Genderfreelass · 23/04/2019 08:48

I would try and explain that she us a beautiful young woman with a figure 4han men will desire. So she can and should be able to wear what she wants and what makes her feel good, however that is likely to attract unwanted attention and may end up making her feel more uncomfortable.

Maybe discuss personal boundaries and safety. Don't be on her own, carry a rape alarm, don't get too drunk - I know she's 15 but plenty of 15 year olds drink, set up quick dial numbers on her phone...

It's tough because you want her to be self confident and wear what she likes but are aware of the possible dangers 😕

HorsewithnoFrills · 23/04/2019 09:03

I don't watch The Clarkson how-to-fuck-up-the-planet stuff and so I too have only heard the word norks on here and this is the first time I have noticed pushback regarding that word. Not a big fan of it now that the JC connection has been made.

OP, if you are still reading, might I suggest that your daughter goes out dressed exactly how she wants but agrees on her return to have a sit down with you to discuss the unwanted attention she inevitably received over a nice cup of tea? Your talk could embrace feminism as well as dorks who like norks. And the rather brilliant point (made earlier upthread) that straight men and lesbians (mostly) do not dress that way. Why would that be? You could tell her about the male gaze etc.

Megs4x3 · 23/04/2019 09:03

Conversations like this always make me wonder how it would be if teenaged boys suddenly decided that codpieces were a cool fashion item. Not, likely I know, but still...... We have a very different conversation about boys wearing low-slung jeans and showing their butt-cracks, but why? Few really seem to understand sexual attraction and how it works. Yes people should be able to wear what they want, but society doesn’t tolerate walking down the street naked and our culture complains about the burkah. There are all sorts of sensible nuances in between. ’You’ll get stared at if people can see your bra’ is not much different from ‘You’ll get arrested if you walk down the street naked.’

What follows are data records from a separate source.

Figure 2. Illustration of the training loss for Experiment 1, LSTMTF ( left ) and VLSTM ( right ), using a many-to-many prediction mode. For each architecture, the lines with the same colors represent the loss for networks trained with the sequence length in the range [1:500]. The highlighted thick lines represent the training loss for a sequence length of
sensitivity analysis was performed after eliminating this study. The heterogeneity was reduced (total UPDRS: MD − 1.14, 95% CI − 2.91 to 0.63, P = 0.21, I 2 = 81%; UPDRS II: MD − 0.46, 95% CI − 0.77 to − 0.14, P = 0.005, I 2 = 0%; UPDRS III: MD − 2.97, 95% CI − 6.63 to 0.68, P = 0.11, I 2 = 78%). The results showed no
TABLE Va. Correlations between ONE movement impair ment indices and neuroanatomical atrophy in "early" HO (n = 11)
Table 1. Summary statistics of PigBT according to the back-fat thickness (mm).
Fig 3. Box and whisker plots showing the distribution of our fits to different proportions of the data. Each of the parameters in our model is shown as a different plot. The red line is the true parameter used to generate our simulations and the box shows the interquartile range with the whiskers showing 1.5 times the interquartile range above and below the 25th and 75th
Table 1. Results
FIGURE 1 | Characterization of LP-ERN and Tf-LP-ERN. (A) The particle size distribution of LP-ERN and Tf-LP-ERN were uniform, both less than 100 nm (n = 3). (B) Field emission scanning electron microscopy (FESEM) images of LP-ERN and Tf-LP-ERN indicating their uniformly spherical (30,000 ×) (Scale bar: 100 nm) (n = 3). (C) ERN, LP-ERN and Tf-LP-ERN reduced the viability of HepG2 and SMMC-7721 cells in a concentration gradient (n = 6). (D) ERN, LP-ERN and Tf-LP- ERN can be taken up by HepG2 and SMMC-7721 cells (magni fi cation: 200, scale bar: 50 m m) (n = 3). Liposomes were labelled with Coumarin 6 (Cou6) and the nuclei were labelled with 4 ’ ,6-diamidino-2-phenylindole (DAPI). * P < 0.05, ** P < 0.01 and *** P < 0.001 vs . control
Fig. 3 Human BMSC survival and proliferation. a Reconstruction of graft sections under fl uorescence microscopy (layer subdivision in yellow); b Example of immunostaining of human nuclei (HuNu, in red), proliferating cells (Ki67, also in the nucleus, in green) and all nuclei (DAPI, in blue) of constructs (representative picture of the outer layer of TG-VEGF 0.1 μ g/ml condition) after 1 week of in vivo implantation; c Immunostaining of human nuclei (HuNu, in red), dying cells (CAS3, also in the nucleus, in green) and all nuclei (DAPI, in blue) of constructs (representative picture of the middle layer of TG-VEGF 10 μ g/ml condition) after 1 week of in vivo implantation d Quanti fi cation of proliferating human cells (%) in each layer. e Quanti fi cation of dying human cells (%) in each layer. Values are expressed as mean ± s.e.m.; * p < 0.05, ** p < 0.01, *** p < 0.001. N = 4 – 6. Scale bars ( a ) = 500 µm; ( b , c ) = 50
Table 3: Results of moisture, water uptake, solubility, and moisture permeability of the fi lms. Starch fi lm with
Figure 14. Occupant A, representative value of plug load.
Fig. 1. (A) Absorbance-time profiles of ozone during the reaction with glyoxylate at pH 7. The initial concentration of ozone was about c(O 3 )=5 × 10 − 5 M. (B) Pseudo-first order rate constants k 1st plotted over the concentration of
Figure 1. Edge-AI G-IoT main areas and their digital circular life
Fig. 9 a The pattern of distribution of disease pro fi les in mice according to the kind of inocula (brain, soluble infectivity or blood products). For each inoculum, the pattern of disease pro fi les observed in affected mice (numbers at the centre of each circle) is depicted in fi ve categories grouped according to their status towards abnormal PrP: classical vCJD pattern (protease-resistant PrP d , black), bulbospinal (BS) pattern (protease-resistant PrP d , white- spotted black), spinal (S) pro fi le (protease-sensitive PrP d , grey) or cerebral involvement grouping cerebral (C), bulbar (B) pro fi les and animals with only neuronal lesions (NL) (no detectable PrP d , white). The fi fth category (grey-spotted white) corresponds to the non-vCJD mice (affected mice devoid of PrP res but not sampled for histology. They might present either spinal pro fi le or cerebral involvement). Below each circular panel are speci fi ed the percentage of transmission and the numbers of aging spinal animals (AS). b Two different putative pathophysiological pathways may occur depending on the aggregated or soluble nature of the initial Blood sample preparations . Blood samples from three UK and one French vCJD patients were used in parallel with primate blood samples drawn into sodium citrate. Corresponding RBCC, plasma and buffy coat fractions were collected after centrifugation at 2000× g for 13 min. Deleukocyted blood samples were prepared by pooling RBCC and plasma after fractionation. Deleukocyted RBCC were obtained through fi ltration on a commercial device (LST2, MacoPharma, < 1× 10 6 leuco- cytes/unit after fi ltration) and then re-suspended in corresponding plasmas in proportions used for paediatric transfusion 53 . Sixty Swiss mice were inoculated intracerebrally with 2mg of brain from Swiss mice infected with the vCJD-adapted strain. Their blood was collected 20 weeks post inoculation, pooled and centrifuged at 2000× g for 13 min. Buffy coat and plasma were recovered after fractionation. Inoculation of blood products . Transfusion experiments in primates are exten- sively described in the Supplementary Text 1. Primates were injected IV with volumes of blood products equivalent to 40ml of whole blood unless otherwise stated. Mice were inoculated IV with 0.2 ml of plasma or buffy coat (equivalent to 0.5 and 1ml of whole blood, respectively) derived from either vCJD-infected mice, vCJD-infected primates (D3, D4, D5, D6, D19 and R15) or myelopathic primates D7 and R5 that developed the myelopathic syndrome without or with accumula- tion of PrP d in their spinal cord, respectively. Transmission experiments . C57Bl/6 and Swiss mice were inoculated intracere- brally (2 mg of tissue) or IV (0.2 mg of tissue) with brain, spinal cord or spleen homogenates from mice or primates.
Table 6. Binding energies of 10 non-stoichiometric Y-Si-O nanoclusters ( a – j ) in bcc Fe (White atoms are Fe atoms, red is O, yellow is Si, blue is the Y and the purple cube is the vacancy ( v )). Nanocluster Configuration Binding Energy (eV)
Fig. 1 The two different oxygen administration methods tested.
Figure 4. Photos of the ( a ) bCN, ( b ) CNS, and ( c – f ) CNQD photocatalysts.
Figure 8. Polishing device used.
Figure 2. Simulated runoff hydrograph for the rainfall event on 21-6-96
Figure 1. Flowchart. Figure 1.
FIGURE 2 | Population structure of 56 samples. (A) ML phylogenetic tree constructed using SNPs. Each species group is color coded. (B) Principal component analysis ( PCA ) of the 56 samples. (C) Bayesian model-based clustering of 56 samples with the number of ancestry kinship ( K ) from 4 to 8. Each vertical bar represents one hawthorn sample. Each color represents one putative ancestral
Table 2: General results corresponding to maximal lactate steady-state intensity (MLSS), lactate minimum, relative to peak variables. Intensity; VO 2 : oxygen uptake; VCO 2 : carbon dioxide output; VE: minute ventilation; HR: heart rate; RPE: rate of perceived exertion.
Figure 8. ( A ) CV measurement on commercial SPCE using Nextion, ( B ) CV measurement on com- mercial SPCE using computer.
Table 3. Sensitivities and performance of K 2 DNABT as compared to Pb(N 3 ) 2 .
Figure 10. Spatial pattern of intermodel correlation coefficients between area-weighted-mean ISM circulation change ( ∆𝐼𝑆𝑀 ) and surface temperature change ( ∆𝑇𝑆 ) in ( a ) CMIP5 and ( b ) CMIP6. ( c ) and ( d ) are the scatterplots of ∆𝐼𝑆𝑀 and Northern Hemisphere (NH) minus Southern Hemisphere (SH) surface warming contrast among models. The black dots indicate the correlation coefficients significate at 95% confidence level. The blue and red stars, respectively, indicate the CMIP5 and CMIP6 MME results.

Megs4x3 · 23/04/2019 09:09

By the way, my sons get unwanted attention from women of all ages when they wear the kilt. Up to and including bottom pinching and a lift-up to see what they’re wearing underneath and the occasional ‘upskirting’ so it’s not just men who dish out this treatment. Some women are no different from the men wha are being complained about.

ChattyLion · 23/04/2019 09:38

Not RTFT but we are where we are in the world where teenage girls are now and they are still massively fetishised in mainstream popular culture, let alone porn, so let’s be real about that. Social media no doubt exacerbates. I remember stuff I wore back in the day and it makes my toes curl. A key point is that ‘fashion’ is what’s being sold to girls and girls also dress for each other and it’s not always really about attention from boys or men.

The point is that ‘fashion’ for girls and women or just looking current or nice or whatever... is massively sexualised. I didn’t read it like that when I was a kid because to me it was just what looking nice at that time looked like, or I wanted to be wearing the latest thing that my idols wore. Or wearing my my musical subgroup’s look. Fuckability was not what I was aiming to communicate.

HoneyDragon · 23/04/2019 09:48

I had pretty much an identical situation with my friends dd of the same age. Didn’t involve boobs or feminism.

It went

“That top is no good with a plunge bra as you can see your bra do all the work and it detracts from the neckline, have you got a a bandeau style bra or tit tape?”

Boob tube was added and it looked great.